Deep guide · India
Lumpsum calculator — one-time investment growth
Deploy ₹10,10,000 once at 19% a year for 21 years, and this illustration lands near ₹3,89,76,924 — about ₹3,79,66,924 in growth on top of principal. Weigh that against drip-feeding the same capacity through monthly SIPs when you think about timing risk.
A lumpsum puts every rupee to work from day one — strong when you accept today’s entry level and can stay long; harder when you prefer to average in. The math here uses one annual compounding step for clarity; it is not a scheme document.
What follows: your baseline, tenure and principal grids, return sensitivity, and a SIP contrast. Market-linked funds do not promise the assumed rate.
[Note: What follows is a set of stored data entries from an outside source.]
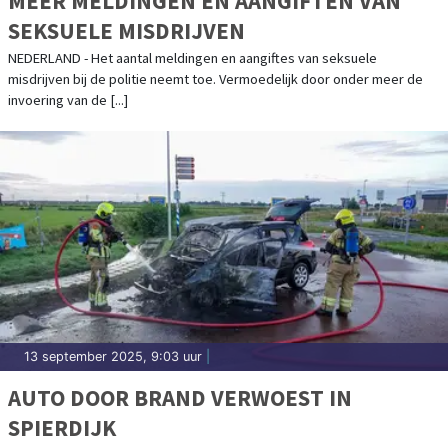
MEER MELDINGEN EN AANGIFTEN VAN
SEKSUELE MISDRIJVEN
NEDERLAND - Het aantal meldingen en aangiftes van seksuele
misdrijven bij de politie neemt toe. Vermoedelijk door onder meer de
invoering van de [...]
13 september 2025, 9:03 uur
|
AUTO DOOR BRAND VERWOEST IN
SPIERDIJK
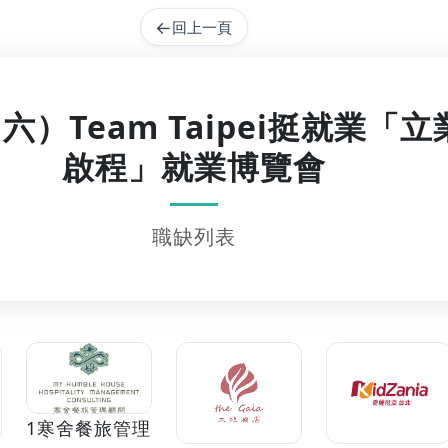
←
回上一頁
（六）Team Taipei挺就業
啟程」就業博覽會
職缺列表
1寒舍餐旅管理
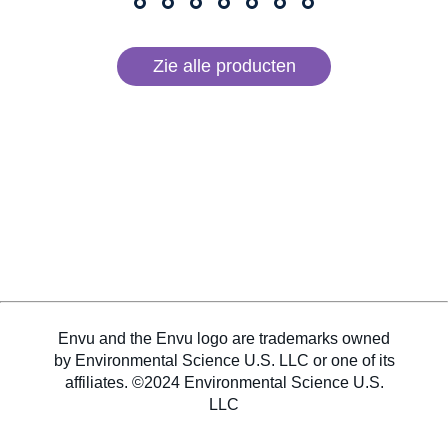
Zie alle producten
Envu and the Envu logo are trademarks owned
by Environmental Science U.S. LLC or one of its
affiliates. ©2024 Environmental Science U.S.
LLC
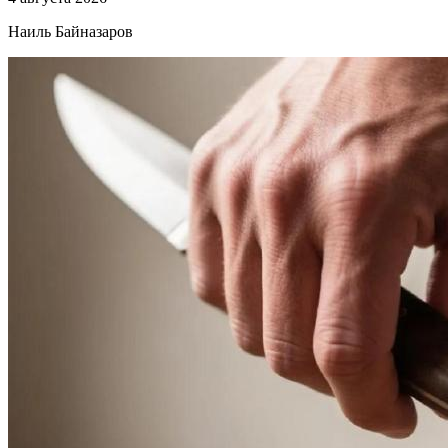
Наиль Байназаров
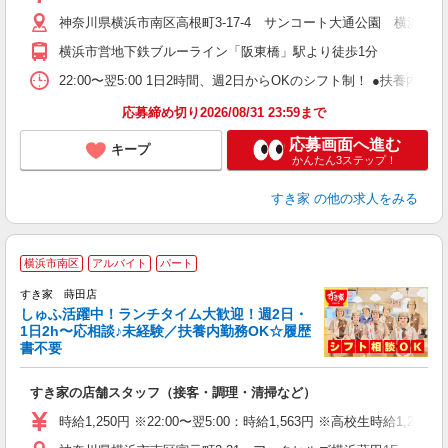
～
神奈川県横浜市南区高根町3-17-4 サンコート大通公園 横浜阪東
内
あ
横浜市営地下鉄ブルーライン「阪東橋」駅より徒歩1分
22:00〜翌5:00 1日2時間、週2日からOKのシフト制！ ●扶養内勤務
応募締め切り2026/08/31 23:59まで
応募画面へ進む
キープ
かんたん3ステップ！
すき家
の他の求人をみる
≪
横浜市南区
アルバイト
パート
すき家 蒔田店
しゅふ活躍中！ランチタイム大歓迎！週2日・
安
1日2h〜応相談♪未経験／扶養内勤務OK☆履歴
書不要
の
すき家の店舗スタッフ（接客・調理・清掃など）
履
タ
時給1,250円 ※22:00〜翌5:00：時給1,563円 ※高校生時給1,225
（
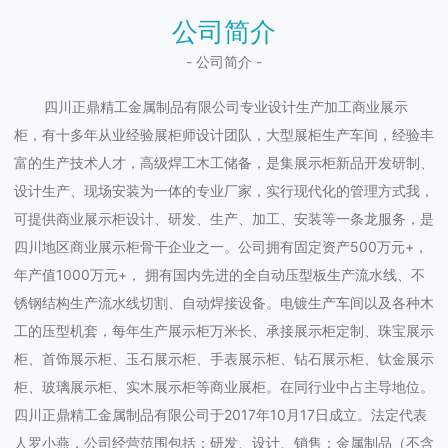
公司简介
- 公司简介 -
四川正鼎精工金属制品有限公司专业设计生产加工商业展示
柜，有十多年从业经验展柜师设计团队，大型展柜生产车间，经验丰
富的生产技术人才，高级焊工木工储备，是集展示柜新品开发研制、
设计生产、现场安装为一体的专业厂家，实行现代化的管理方式我，
可提供商业展示柜设计、研发、生产、加工、安装等一条龙服务，是
四川地区商业展示柜骨干企业之一。公司拥有固定资产500万元+，
年产值1000万元+， 拥有国内先进的全自动压型板生产流水线、不
锈钢结构生产流水线切割、自动焊接设备。电镀生产车间以及各种木
工的压型机套，每年生产展示柜万米长、承接展示柜定制、珠宝展示
柜、首饰展示柜、玉石展示柜、手表展示柜、钻石展示柜、钛金展示
柜、玻璃展示柜、实木展示柜等商业展柜。在同行业中占主导地位。
四川正鼎精工金属制品有限公司于2017年10月17日成立。法定代表
人罗小燕，公司经营范围包括：研发、设计、销售：金属制品（不含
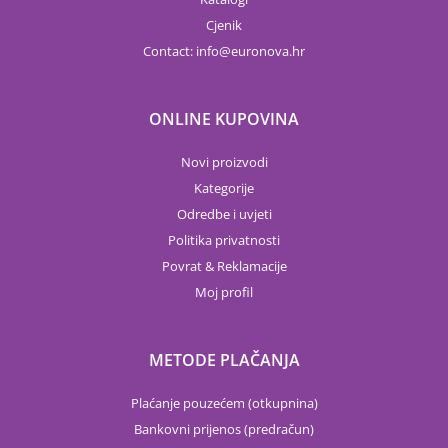
Cjenik
Contact:
info
euronova.hr
ONLINE KUPOVINA
Novi proizvodi
Kategorije
Odredbe i uvjeti
Politika privatnosti
Povrat & Reklamacije
Moj profil
METODE PLAČANJA
Plaćanje pouzećem (otkupnina)
Bankovni prijenos (predračun)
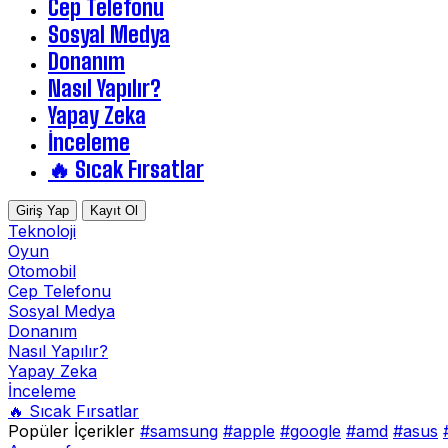
Cep Telefonu
Sosyal Medya
Donanım
Nasıl Yapılır?
Yapay Zeka
İnceleme
🔥 Sıcak Fırsatlar
Giriş Yap
Kayıt Ol
Teknoloji
Oyun
Otomobil
Cep Telefonu
Sosyal Medya
Donanım
Nasıl Yapılır?
Yapay Zeka
İnceleme
🔥 Sıcak Fırsatlar
Popüler İçerikler
#samsung
#apple
#google
#amd
#asus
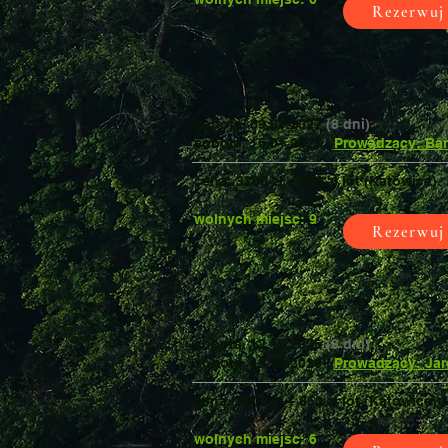
Rezerwuj
sobota, 09.01.2027
(8 dni)
sobota, 16.01.2027 |
Prowadzący: Bar
cena: 3200 zł + 880 zł lot (Katowice)
wolnych miejsc: 9
Rezerwuj
sobota, 12.12.2026
(8 dni)
sobota, 19.12.2026 |
Prowadzący: Jar
cena: 3200 zł + 850 zł lot (Katowice)
wolnych miejsc: 6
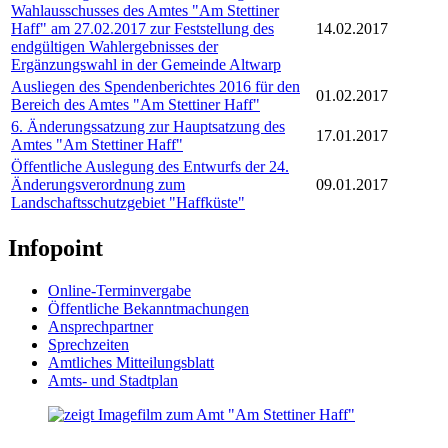
Wahlausschusses des Amtes "Am Stettiner
Haff" am 27.02.2017 zur Feststellung des
14.02.2017
endgültigen Wahlergebnisses der
Ergänzungswahl in der Gemeinde Altwarp
Ausliegen des Spendenberichtes 2016 für den
01.02.2017
Bereich des Amtes "Am Stettiner Haff"
6. Änderungssatzung zur Hauptsatzung des
17.01.2017
Amtes "Am Stettiner Haff"
Öffentliche Auslegung des Entwurfs der 24.
Änderungsverordnung zum
09.01.2017
Landschaftsschutzgebiet "Haffküste"
Infopoint
Online-Terminvergabe
Öffentliche Bekanntmachungen
Ansprechpartner
Sprechzeiten
Amtliches Mitteilungsblatt
Amts- und Stadtplan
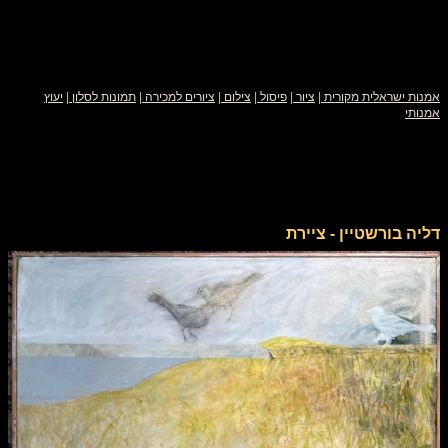
אמנות ישראלית מקורית
|
ציור
|
פיסול
|
צילום
|
ציורים למכירה
|
תמונות לסלון
|
יעוץ
אמנותי
דליה בורשטיין - ציירת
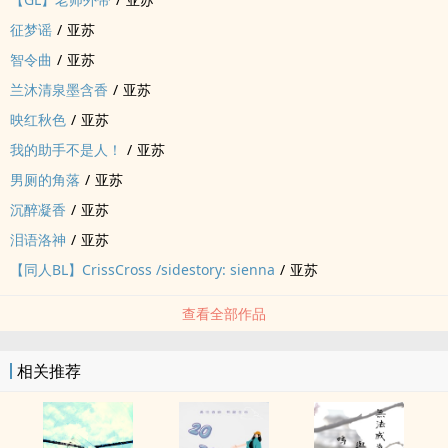
征梦谣
/
亚苏
智令曲
/
亚苏
兰沐清泉墨含香
/
亚苏
映红秋色
/
亚苏
我的助手不是人！
/
亚苏
男厕的角落
/
亚苏
沉醉凝香
/
亚苏
泪语洛神
/
亚苏
【‎‌‍同‌‎‌人‎BL】CrissCross /sidestory: sienna
/
亚苏
查看全部作品
相关推荐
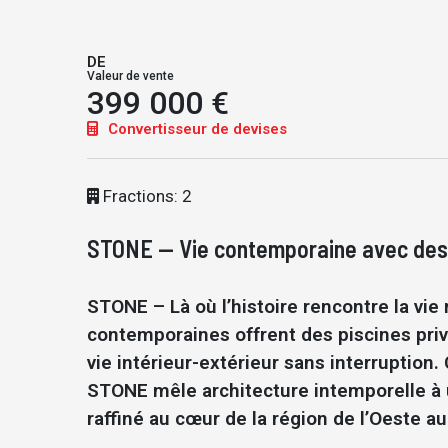
DE
Valeur de vente
399 000 €
Convertisseur de devises
Fractions: 2
STONE — Vie contemporaine avec des v
STONE – Là où l’histoire rencontre la vie
contemporaines offrent des piscines priv
vie intérieur-extérieur sans interruption. C
STONE mêle architecture intemporelle à 
raffiné au cœur de la région de l’Oeste au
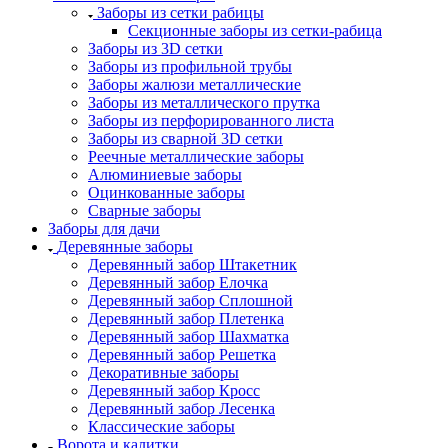
Заборы из сетки рабицы
Секционные заборы из сетки-рабица
Заборы из 3D сетки
Заборы из профильной трубы
Заборы жалюзи металлические
Заборы из металлического прутка
Заборы из перфорированного листа
Заборы из сварной 3D сетки
Реечные металлические заборы
Алюминиевые заборы
Оцинкованные заборы
Сварные заборы
Заборы для дачи
Деревянные заборы
Деревянный забор Штакетник
Деревянный забор Елочка
Деревянный забор Сплошной
Деревянный забор Плетенка
Деревянный забор Шахматка
Деревянный забор Решетка
Декоративные заборы
Деревянный забор Кросс
Деревянный забор Лесенка
Классические заборы
Ворота и калитки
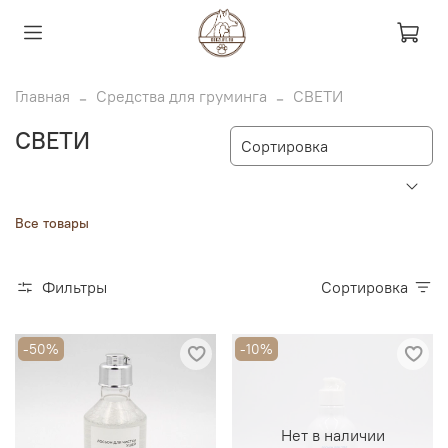
Главная
Средства для груминга
СВЕТИ
СВЕТИ
Все товары
Фильтры
Сортировка
-50%
-10%
Нет в наличии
How this lumpsum growth model works
We apply the stated annual return once per year to the running balance — a simple compounding loop that separates principal, accumulated interest, and maturity. Real mutual funds mark to market daily; this model smooths returns into one annual step so you can compare scenarios quickly.
Calculation breakdown
- Principal: ₹10,10,000
- Estimated interest: ₹3,79,66,924
- Estimated maturity: ₹3,89,76,924
Scenario comparison
Different tenures
| Years | Interest | Maturity |
|---|---|---|
| 5 | ₹14,00,217 | ₹24,10,217 |
| 10 | ₹47,41,631 | ₹57,51,631 |
| 15 | ₹1,27,15,425 | ₹1,37,25,425 |
| 20 | ₹3,17,43,718 | ₹3,27,53,718 |
Different principal amounts (±15–25%)
| Scenario | Principal | Interest | Maturity |
|---|---|---|---|
| -25% vs base | ₹7,57,500 | ₹2,84,75,193 | ₹2,92,32,693 |
| -15% vs base | ₹8,58,500 | ₹3,22,71,885 | ₹3,31,30,385 |
| 15% vs base | ₹11,61,500 | ₹4,36,61,963 | ₹4,48,23,463 |
| 25% vs base | ₹12,62,500 | ₹4,74,58,655 | ₹4,87,21,155 |
Different return assumptions (same P and tenure)
| Scenario | Rate | Interest | Maturity |
|---|---|---|---|
| -25% vs base | 14.3% | ₹1,57,12,154 | ₹1,67,22,154 |
| -15% vs base | 16.2% | ₹2,26,30,141 | ₹2,36,40,141 |
| Base rate | 19% | ₹3,79,66,924 | ₹3,89,76,924 |
| 15% vs base | 20% | ₹4,54,55,171 | ₹4,64,65,171 |
| 25% vs base | 20% | ₹4,54,55,171 | ₹4,64,65,171 |
Comparison: lumpsum vs SIP (illustrative)
For perspective, an illustrative SIP of ₹4,008 per month at 12% for 21 years could land near ₹45,63,806 — different risk/return path than a one-time lumpsum; not a recommendation.
Lumpsum vs SIP is not a moral choice — it is a cash-flow and risk trade-off. If you already hold a large corpus, lumpsum deployment may be appropriate; if you are early in your career, SIPs can enforce discipline. Use both calculators on EasyCal to stress-test assumptions.
Frequently asked questions
- What is the future value of ₹10,10,000 at 19% for 21 years?
- Under annual compounding (illustrative), maturity is about ₹3,89,76,924 with interest near ₹3,79,66,924. Actual mutual fund lumpsum returns are not guaranteed.
- Lumpsum vs SIP — which is better?
- Lumpsum deploys capital immediately; SIP spreads entries over time. Risk/return profiles differ — use both calculators for perspective.
- Is this mutual fund lumpsum calculator India specific?
- It uses rupee amounts and common search intent for Indian investors; returns are illustrative, not a fund quote.
- Does this include tax?
- No — capital gains tax rules vary by asset and holding period.
- Can I change the return assumption?
- Yes — rerun with a lower rate for conservative planning.
- Where can I explore more scenarios?
- Use the internal links below for nearby principals, tenures, and rates.
Internal linking — related lumpsum calculator pages
Explore nearby scenarios on EasyCal — each link opens a calculator page with matching inputs (programmatic SEO).
- Lumpsum — 11.1 lakh · 21 years @ 19%
- Lumpsum — 12.1 lakh · 21 years @ 19%
- Lumpsum — 15.1 lakh · 21 years @ 19%
- Lumpsum — 20.1 lakh · 21 years @ 19%
- Lumpsum — 9.1 lakh · 21 years @ 19%
- Lumpsum — 8.1 lakh · 21 years @ 19%
- Lumpsum — 5.1 lakh · 21 years @ 19%
- Lumpsum — 25.1 lakh · 21 years @ 19%
- Lumpsum — 0.1 lakh · 21 years @ 19%
- Lumpsum — 10.1 lakh · 23 years @ 19%
Illustrative compounding only — not investment advice.